Well... I am an amalgamation of all three of these so Library files went one place, files went another, and backups a third. Then came the external drives where things became more scattered. Ug! So now (last week) I am in the process of consolidating all my photos onto two drives dedicated to images only. I picked up two 1 TB drives just for Lightroom images and named the LIGHTROOM and LR BACKUP.

I still have separate upload folders by date as this is how Lightroom names the folder. I do segregate these into more global folders. NATURE has Landscape, Seascapes, Animals etc. As part of my workflow on import I set the import folder and backup folder the same with the exception of the drive designation.
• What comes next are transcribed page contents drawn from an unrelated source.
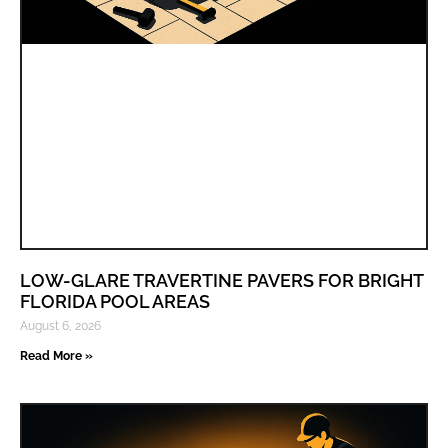
LOW-GLARE TRAVERTINE PAVERS FOR BRIGHT
FLORIDA POOL AREAS
August 6, 2026
Read More »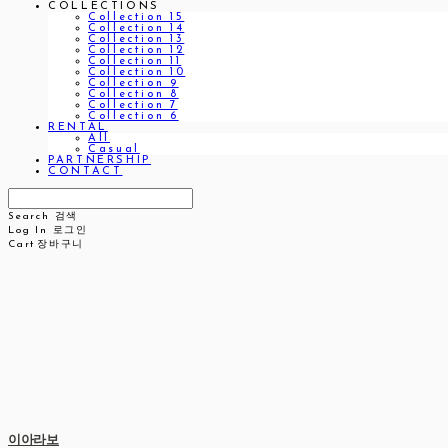
COLLECTIONS
Collection 15
Collection 14
Collection 13
Collection 12
Collection 11
Collection 10
Collection 9
Collection 8
Collection 7
Collection 6
RENTAL
All
Casual
PARTNERSHIP
CONTACT
Search
검색
Log In
로그인
Cart
장바구니
이아라보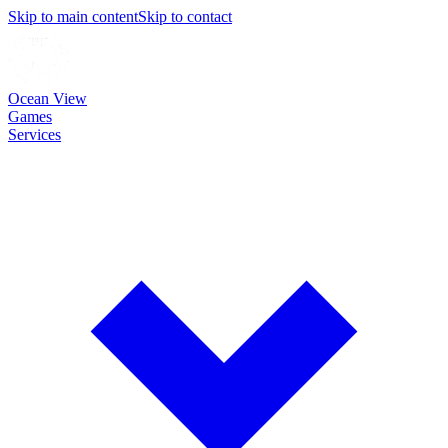
Skip to main content
Skip to contact
Ocean View
Games
Services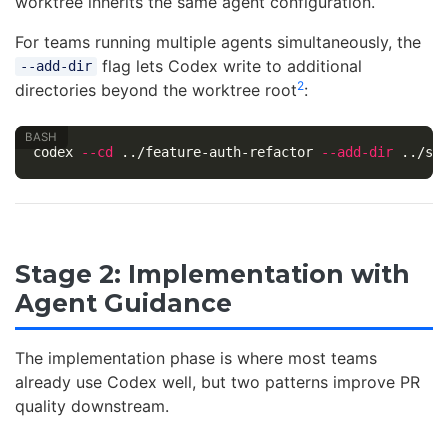
worktree inherits the same agent configuration.
For teams running multiple agents simultaneously, the
flag lets Codex write to additional
--add-dir
2
directories beyond the worktree root
:
codex 
--cd
 ../feature-auth-refactor 
--add-dir
Stage 2: Implementation with
Agent Guidance
The implementation phase is where most teams
already use Codex well, but two patterns improve PR
quality downstream.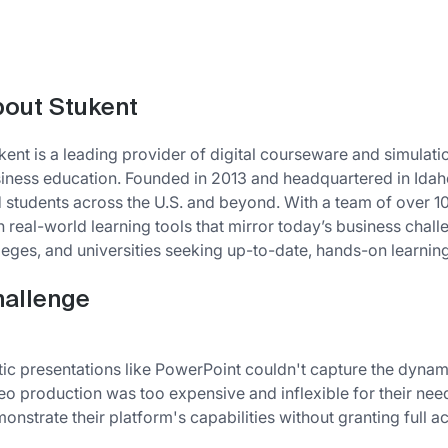
out Stukent
kent is a leading provider of digital courseware and simula
iness education. Founded in 2013 and headquartered in Idah
 students across the U.S. and beyond. With a team of over 
h real-world learning tools that mirror today’s business chall
leges, and universities seeking up-to-date, hands-on learnin
allenge
tic presentations like PowerPoint couldn't capture the dynami
eo production was too expensive and inflexible for their ne
onstrate their platform's capabilities without granting full a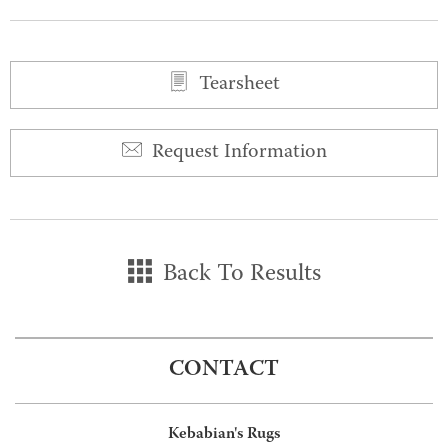
0
0
Tearsheet
Request Information
Back To Results
CONTACT
Kebabian's Rugs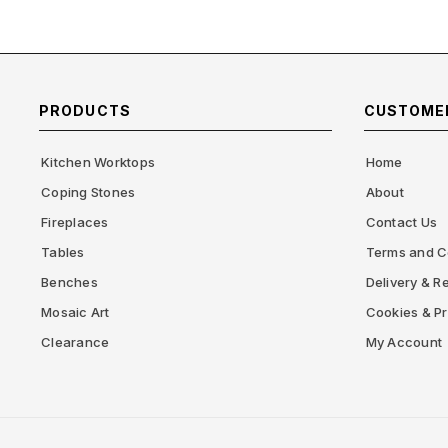
PRODUCTS
CUSTOMER
Kitchen Worktops
Home
Coping Stones
About
Fireplaces
Contact Us
Tables
Terms and C
Benches
Delivery & Re
Mosaic Art
Cookies & Pr
Clearance
My Account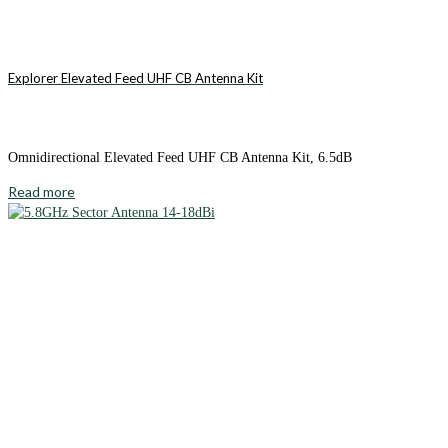
Explorer Elevated Feed UHF CB Antenna Kit
Omnidirectional Elevated Feed UHF CB Antenna Kit, 6.5dB
Read more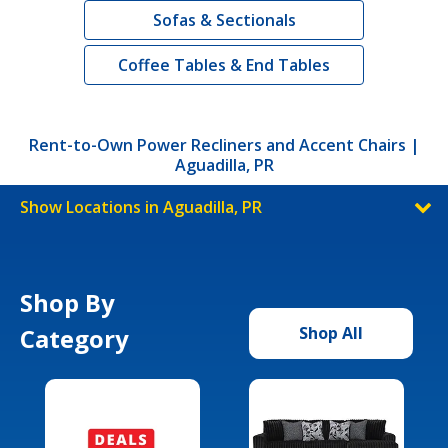
Sofas & Sectionals
Coffee Tables & End Tables
Rent-to-Own Power Recliners and Accent Chairs |
Aguadilla, PR
Show Locations in Aguadilla, PR
Shop By
Category
Shop All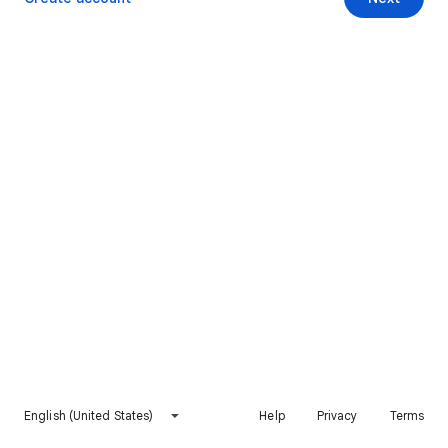
English (United States)
Help
Privacy
Terms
My libraries are all in one folder on my internal drive and the back-up libraries are in one location on the LR BACKUP drive.

This is great for moving forward but it has become quite the task to move currently stored images and reset the folders in Lightroom. Some I can do right in Lightroom which is the easiest way and other are via the operating system. The problem there is the ling between the database (Library) and the fold of images is broken and you have to re-direct Lightroom to where the files have been moved. Dual monitors is a life saver here.

So what is the lesson learned here. Before you start blasting images onto hard drives, find someone who has a workflow and file structure established. Embrase the concepts in their logic and apply it, then do it the same way every time you download a card.

Don't bother reinventing the wheel. They all go around and why not use what someone else has already proven that works.